Spectral enhancement has previously been shown to improve speech intelligibility for CI users listening in noise (Bhattacharya and Zeng, 2007; Oxenham et al., 2007). Bhattacharya and Zeng (2007) evaluated the effect of a spectral enhancement technique, called Companding, in vowel, consonant, and sentence recognition tasks. For CI users, the maximum average improvement (based on average improvements for the different SNRs) in vowel, consonant and sentence recognition was 21, 12 and 18 percentage points, respectively.

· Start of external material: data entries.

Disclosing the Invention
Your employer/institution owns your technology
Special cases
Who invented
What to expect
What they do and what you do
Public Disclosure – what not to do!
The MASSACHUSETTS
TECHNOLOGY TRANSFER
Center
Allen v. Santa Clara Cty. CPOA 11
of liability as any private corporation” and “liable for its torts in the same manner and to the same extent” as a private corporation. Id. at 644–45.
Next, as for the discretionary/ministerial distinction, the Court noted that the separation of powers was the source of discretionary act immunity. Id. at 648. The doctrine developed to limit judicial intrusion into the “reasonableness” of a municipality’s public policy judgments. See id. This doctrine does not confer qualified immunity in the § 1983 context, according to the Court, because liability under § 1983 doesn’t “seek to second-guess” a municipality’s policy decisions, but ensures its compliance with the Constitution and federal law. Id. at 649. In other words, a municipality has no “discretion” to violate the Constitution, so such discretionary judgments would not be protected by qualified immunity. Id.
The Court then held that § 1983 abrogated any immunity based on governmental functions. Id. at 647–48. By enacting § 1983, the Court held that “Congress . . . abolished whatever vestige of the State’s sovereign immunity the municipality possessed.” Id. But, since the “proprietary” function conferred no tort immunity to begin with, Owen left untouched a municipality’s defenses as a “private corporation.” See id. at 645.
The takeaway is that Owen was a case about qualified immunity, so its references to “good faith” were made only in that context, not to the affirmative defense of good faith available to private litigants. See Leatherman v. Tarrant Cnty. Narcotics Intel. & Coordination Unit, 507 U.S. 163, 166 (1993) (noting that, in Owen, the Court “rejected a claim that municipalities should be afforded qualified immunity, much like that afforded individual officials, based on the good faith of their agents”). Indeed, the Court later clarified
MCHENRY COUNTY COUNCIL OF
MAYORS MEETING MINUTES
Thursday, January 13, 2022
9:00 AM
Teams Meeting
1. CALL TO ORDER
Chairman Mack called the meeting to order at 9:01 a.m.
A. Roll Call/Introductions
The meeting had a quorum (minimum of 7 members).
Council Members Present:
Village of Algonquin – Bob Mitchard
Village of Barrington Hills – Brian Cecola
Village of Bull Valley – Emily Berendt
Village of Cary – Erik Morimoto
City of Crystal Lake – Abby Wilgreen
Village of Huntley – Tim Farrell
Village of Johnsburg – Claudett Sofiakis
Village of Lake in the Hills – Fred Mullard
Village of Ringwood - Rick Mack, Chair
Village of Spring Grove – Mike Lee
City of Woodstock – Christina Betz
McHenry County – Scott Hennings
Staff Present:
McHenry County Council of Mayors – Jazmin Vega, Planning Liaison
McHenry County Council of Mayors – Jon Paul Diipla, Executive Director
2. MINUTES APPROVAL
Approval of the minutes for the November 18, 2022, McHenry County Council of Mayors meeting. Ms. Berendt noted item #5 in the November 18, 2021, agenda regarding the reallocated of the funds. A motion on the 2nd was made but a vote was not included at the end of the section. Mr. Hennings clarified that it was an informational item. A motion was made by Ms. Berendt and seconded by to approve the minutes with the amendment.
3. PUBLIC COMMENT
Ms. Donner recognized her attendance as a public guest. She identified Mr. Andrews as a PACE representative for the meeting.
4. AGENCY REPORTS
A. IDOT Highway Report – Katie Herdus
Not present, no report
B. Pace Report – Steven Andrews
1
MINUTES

The present study showed similar improvements in sentence recognition and smaller improvements in vowel and consonant recognition. An advantage of E and TESM_E over Companding is lower computational complexity.
Although the study of Vandali (2001) showed significant improvements with TESM over Original in consonant and vowel scores for a consonant–vowel nucleus–consonant (CNC) word test in quiet, the present study failed to show any significant improvement in the perception of consonants with TESM. A possible reason for this discrepancy is the lower stimulation rate (400 Hz), and lower front-end sensitivity of the processor used by Vandali (2001) compared to the current clinical settings used here. This agrees with the study of Holden et al. (2005) comparing ACE (Advanced Combination Encoder) and TESM, which showed lower benefits with TESM over ACE than those reported by Vandali comparing spectral maxima sound processor and TESM. The discrepancy was attributed to the higher stimulation rates and higher front-end sensitivity of the processors used by Holden et al. (2005) compared to those used by Vandali. The higher sensitivity provided access to lower level consonant information, and hence reduced potential benefits to consonant perception provided by TESM. Benefits of using TESM were observed only for speech presented at soft levels, below 60 dB SPL (Holden et al., 2005). In the current study, stimuli were presented at 70 dB SPL. Thus, consonant information was presented at sufficiently audible levels, which explains the lack of benefits observed using TESM. Other differences include different degrees of gain applied to the short-duration cues (k = 2.5 in the current study, and k = 2 in Vandali’s study). Also, the consonant and vowel perception scores were derived from monosyllabic CNC word tests in Vandali’s study, which are much harder than the closed set vowel and consonant tests used in this study.
Applications
The present study showed that preprocessing speech with E or TESM_E can improve the ability of CI users to understand speech in steady speech-shaped noise. However, these strategies remain to be tested in fluctuating background noise such as multitalker babble. It is unlikely that increasing the spectral contrast will improve the SNR in fluctuating noise conditions because of the dynamic nature of both the signal and the noise.
The simplicity of implementation makes E or TESM_E ideal for incorporation as a front-end to CI processing. The effectiveness of these strategies as a front-end to hearing aid processing remains to be explored. Multichannel compression in hearing aids reduces the spectral and temporal contrast (Plomp, 1988), which in turn affects speech perception in noise. E and TESM_E have the potential to overcome this problem. However, the E and TESM_E parameters, viz., the FFT lengths, gain factor in TESM and the degree of expansion in E, need to be carefully coordinated with the hearing aid processing parameters, viz., number of channels, amount of compression, and the attack and release times.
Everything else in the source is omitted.